The Family Medicine Residency Program has a longstanding history with West Suburban, one that spans 50-some years. Residents are assigned to one of four sites hosted by the PCC Community Wellness Center, a federally qualified health center.  

PCC Dr. Burdick Family Health Center, previously known as the Family Medicine Center, is located inside West Suburban and was accredited in 1972. The PCC Lake Street Family Health Center in Oak Park was accredited in 1994. Chicago’s PCC Salud Family Health Center received accreditation in 1997, and the PCC Austin Family Health Center was accredited in 2010.  

But residents will no longer serve at these health centers, as the Family Medicine Residency Program was the last residency program at West Suburban.  

West Suburban’s internal medicine residency program lost ACGME accreditation at the beginning of 2022 after 35 years. And in 2021, the Family Medicine Residency Program was put on probationary accreditation but continued its accreditation the following year. 

Last April, the Family Medicine Residency Program’s faculty and program directors called for ACGME to return to West Suburban, an unprecedented move at the hospital, to analyze what they call a lack of investment in resident education and worsening patient conditions.  

In October, ACGME returned to the hospital for an institution review. That visit triggered another in December to assess the Family Medicine Residency Program. An ACGME review committee will meet in April to assess the program, but the program can only remain accredited if it has a new accredited sponsoring institution.  

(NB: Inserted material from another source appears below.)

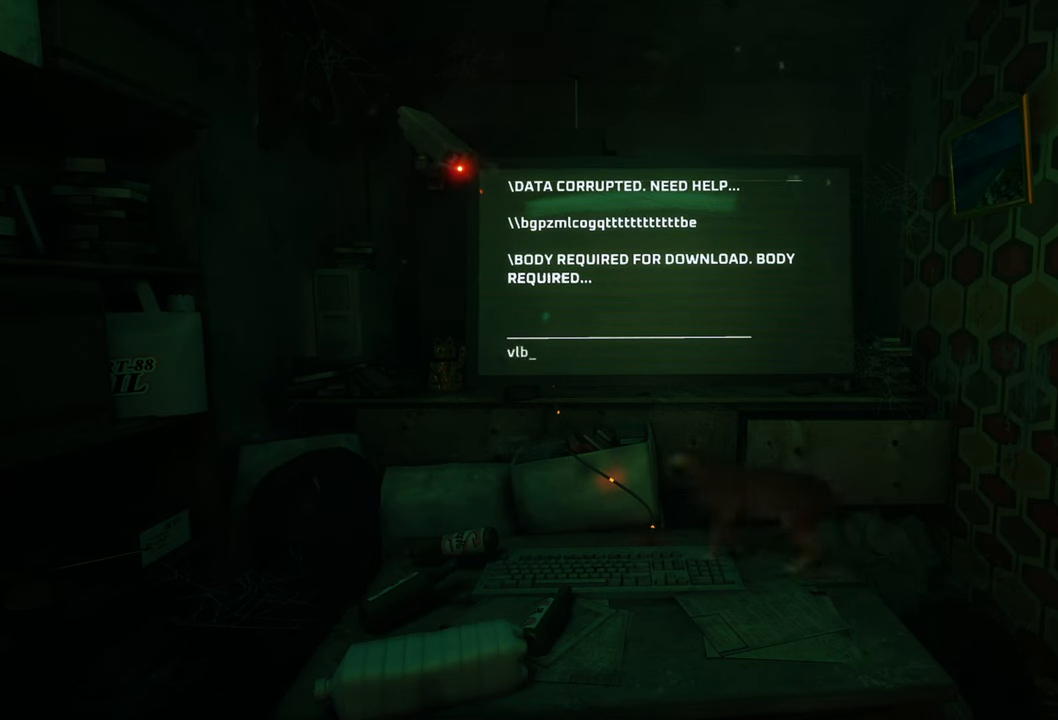
{"buttons": [], "left_stick": "center", "right_stick": "center", "events": []}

“Without a hospital to run our program, technically the [program] accreditation is gone,” Multani said, “unless we can find another hospital to take our program.”  

The loss of the Family Medicine Residency Program is a defeat for the program’s staff and hospital as a whole, according to residents.  

“Data shows that receiving treatment from a teaching team, or at a teaching hospital where there are residents and students or attending doctors,” Robolino said, “results in better care for the patients because there are more people” working to ensure the best care possible.  

But the end of the program also affects the community that West Suburban serves on Chicago’s West Side.  

“People who train in a certain location are more likely to remain in that location,” Robolino said. So, residents leaving West Suburban without their funding would mean “less primary care doctors on the West Side of Chicago overall, less healthcare and worse healthcare for the people on the West Side, which is already an underserved community with disproportionate rates of illness and healthcare needs.”